La percezione dell’altro come Persona, come altro da sé, a cui ci si può rivolgere solo con il linguaggio del desiderio e non del possesso, con cui si deve patteggiare, in cui si può trovare un limite alla propria volontà, è il frutto di un lungo processo maturativo!

Questo è un discorso che ci porta lontano, potremmo dire sul terreno dell’educazione “illuminata”…allude all’importanza del dialogo nel rapporto educativo, al valore formativo dei limiti, alla necessità di sviluppare la capacità di autocontrollo, di regolazione del comportamento in relazione al contesto e così via.

Ma ora in questa sede ed a questo punto del discorso, voglio proporvi un’altra riflessione.

 Ho constatato  direttamente  in alcune occasioni,  come l’assuefazione ad un certo tipo di  messaggi mediatici ci  abbia portato a misconoscere la portata del loro contenuto, a sottostimare,  per esempio, la forza di penetrazione della violenza , fisica o psicologica, alla base di molta pubblicita’, videogame, cartoni animati, film……in particolare nei bambini e negli adolescenti.

Siamo tutti talmente  avvezzi a questo genere di stimoli che minimizziamo con grande facilita’, ….ma purtroppo questo non ci evita di subire  a livello subliminale!

Perche’ cio’ che a livello di coscienza non riconosciamo viene colto ad un livello piu’ profondo!

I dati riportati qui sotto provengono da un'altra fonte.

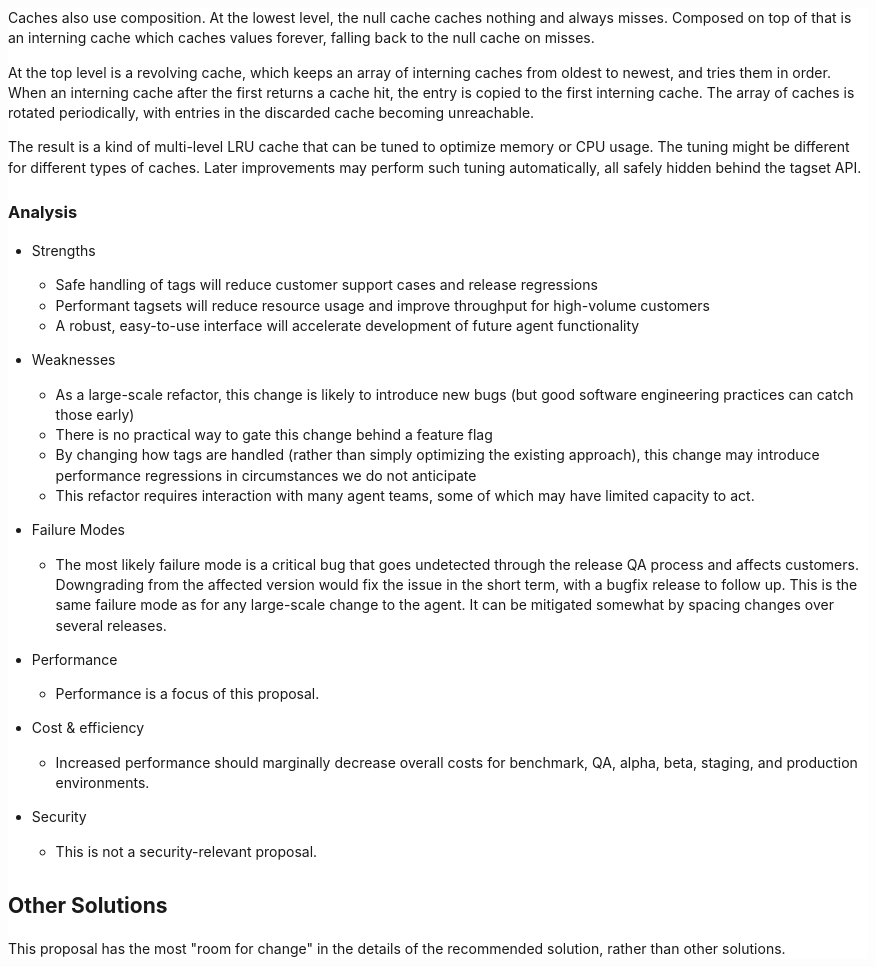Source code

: Caches also use composition.
At the lowest level, the null cache caches nothing and always misses.
Composed on top of that is an interning cache which caches values forever, falling back to the null cache on misses.

At the top level is a revolving cache, which keeps an array of interning caches from oldest to newest, and tries them in order.
When an interning cache after the first returns a cache hit, the entry is copied to the first interning cache.
The array of caches is rotated periodically, with entries in the discarded cache becoming unreachable.

The result is a kind of multi-level LRU cache that can be tuned to optimize memory or CPU usage.
The tuning might be different for different types of caches.
Later improvements may perform such tuning automatically, all safely hidden behind the tagset API.

### Analysis

- Strengths
  - Safe handling of tags will reduce customer support cases and release regressions
  - Performant tagsets will reduce resource usage and improve throughput for high-volume customers
  - A robust, easy-to-use interface will accelerate development of future agent functionality

- Weaknesses
  - As a large-scale refactor, this change is likely to introduce new bugs (but good software engineering practices can catch those early)
  - There is no practical way to gate this change behind a feature flag
  - By changing how tags are handled (rather than simply optimizing the existing approach), this change may introduce performance regressions in circumstances we do not anticipate
  - This refactor requires interaction with many agent teams, some of which may have limited capacity to act.

- Failure Modes
  - The most likely failure mode is a critical bug that goes undetected through the release QA process and affects customers.
    Downgrading from the affected version would fix the issue in the short term, with a bugfix release to follow up.
    This is the same failure mode as for any large-scale change to the agent.
    It can be mitigated somewhat by spacing changes over several releases.

- Performance
  - Performance is a focus of this proposal.

- Cost & efficiency
  - Increased performance should marginally decrease overall costs for benchmark, QA, alpha, beta, staging, and production environments.

- Security
  - This is not a security-relevant proposal.

## Other Solutions

This proposal has the most "room for change" in the details of the recommended solution, rather than other solutions.

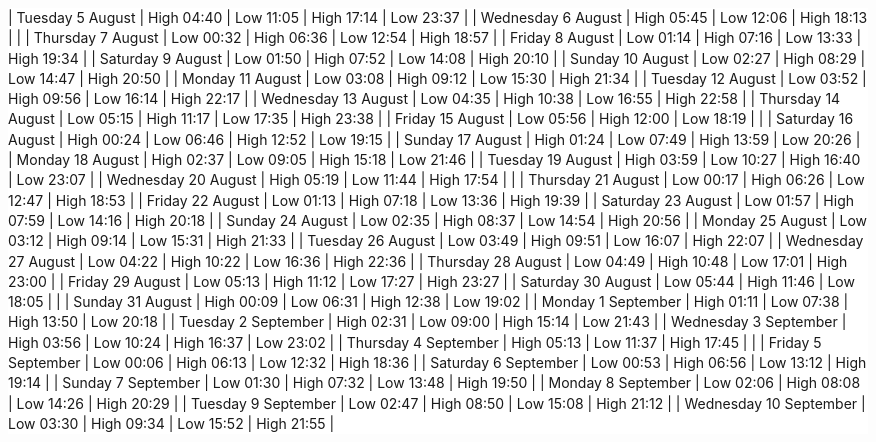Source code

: | Tuesday 5 August | High 04:40 | Low 11:05 | High 17:14 | Low 23:37 | 
| Wednesday 6 August | High 05:45 | Low 12:06 | High 18:13 |  | 
| Thursday 7 August | Low 00:32 | High 06:36 | Low 12:54 | High 18:57 | 
| Friday 8 August | Low 01:14 | High 07:16 | Low 13:33 | High 19:34 | 
| Saturday 9 August | Low 01:50 | High 07:52 | Low 14:08 | High 20:10 | 
| Sunday 10 August | Low 02:27 | High 08:29 | Low 14:47 | High 20:50 | 
| Monday 11 August | Low 03:08 | High 09:12 | Low 15:30 | High 21:34 | 
| Tuesday 12 August | Low 03:52 | High 09:56 | Low 16:14 | High 22:17 | 
| Wednesday 13 August | Low 04:35 | High 10:38 | Low 16:55 | High 22:58 | 
| Thursday 14 August | Low 05:15 | High 11:17 | Low 17:35 | High 23:38 | 
| Friday 15 August | Low 05:56 | High 12:00 | Low 18:19 |  | 
| Saturday 16 August | High 00:24 | Low 06:46 | High 12:52 | Low 19:15 | 
| Sunday 17 August | High 01:24 | Low 07:49 | High 13:59 | Low 20:26 | 
| Monday 18 August | High 02:37 | Low 09:05 | High 15:18 | Low 21:46 | 
| Tuesday 19 August | High 03:59 | Low 10:27 | High 16:40 | Low 23:07 | 
| Wednesday 20 August | High 05:19 | Low 11:44 | High 17:54 |  | 
| Thursday 21 August | Low 00:17 | High 06:26 | Low 12:47 | High 18:53 | 
| Friday 22 August | Low 01:13 | High 07:18 | Low 13:36 | High 19:39 | 
| Saturday 23 August | Low 01:57 | High 07:59 | Low 14:16 | High 20:18 | 
| Sunday 24 August | Low 02:35 | High 08:37 | Low 14:54 | High 20:56 | 
| Monday 25 August | Low 03:12 | High 09:14 | Low 15:31 | High 21:33 | 
| Tuesday 26 August | Low 03:49 | High 09:51 | Low 16:07 | High 22:07 | 
| Wednesday 27 August | Low 04:22 | High 10:22 | Low 16:36 | High 22:36 | 
| Thursday 28 August | Low 04:49 | High 10:48 | Low 17:01 | High 23:00 | 
| Friday 29 August | Low 05:13 | High 11:12 | Low 17:27 | High 23:27 | 
| Saturday 30 August | Low 05:44 | High 11:46 | Low 18:05 |  | 
| Sunday 31 August | High 00:09 | Low 06:31 | High 12:38 | Low 19:02 | 
| Monday 1 September | High 01:11 | Low 07:38 | High 13:50 | Low 20:18 | 
| Tuesday 2 September | High 02:31 | Low 09:00 | High 15:14 | Low 21:43 | 
| Wednesday 3 September | High 03:56 | Low 10:24 | High 16:37 | Low 23:02 | 
| Thursday 4 September | High 05:13 | Low 11:37 | High 17:45 |  | 
| Friday 5 September | Low 00:06 | High 06:13 | Low 12:32 | High 18:36 | 
| Saturday 6 September | Low 00:53 | High 06:56 | Low 13:12 | High 19:14 | 
| Sunday 7 September | Low 01:30 | High 07:32 | Low 13:48 | High 19:50 | 
| Monday 8 September | Low 02:06 | High 08:08 | Low 14:26 | High 20:29 | 
| Tuesday 9 September | Low 02:47 | High 08:50 | Low 15:08 | High 21:12 | 
| Wednesday 10 September | Low 03:30 | High 09:34 | Low 15:52 | High 21:55 |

Come il mondo mediatico sa molto bene!!

Per “ censurare” l’abuso di una certa immagine svalutata della Persona-Donna nella comunicazione mediatica  – nello specifico commerciale e in programmi televisivi –  nel corso del 2011 sono state prese iniziative anche da parte del Ministero delle pari opportunità, che sembra abbia  vincolato ad un accordo in questo senso lo “IAP”, cioè l’istituto di autodisciplina pubblicitaria.
Perche’ non continuare in questa direzione intensificando la pressione, non solo in termini di censura, ma anche di sensibilizzazione, sulla RAI e sulle aziende che sponsorizzano i loro prodotti tramite le agenzie pubblicitarie ( come le case di moda, le aziende automobilistiche… ),  perché prendano posizione in rapporto ad una rispettosa e realistica rappresentazione del Femminile e del Maschile nei messaggi pubblicitari.

Serve una rivoluzione culturale a partire proprio dalla pubblicità e dalla Tv!

Come ho già accennato,  le critiche che vengono rivolte al nostro Paese dall’ONU parlano di inefficacia delle misure adottate contro la violenza di genere.

Ma se non si intraprende un’azione più capillare sul piano preventivo,  contrastando a tutti i livelli gli stereotipi di genere, che sono ancora profondamente radicati nella nostra cultura , non ci avvicineremo all’obiettivo prefissoci.

Perpetueremo lo scarto fra una legislazione che afferma l’uguaglianza, che vuole tutelare, e una cultura della diseguaglianza!

Vorrei  aggiungere che sarebbe auspicabile che il mondo maschile si ribellasse all’identità di genere- quella violenta e predatoria-  evocata dallo stereotipo femminile.

In effetti qualcosa si sta muovendo in questo senso con la nascita di associazioni maschili che si sono proposte proprio questo scopo.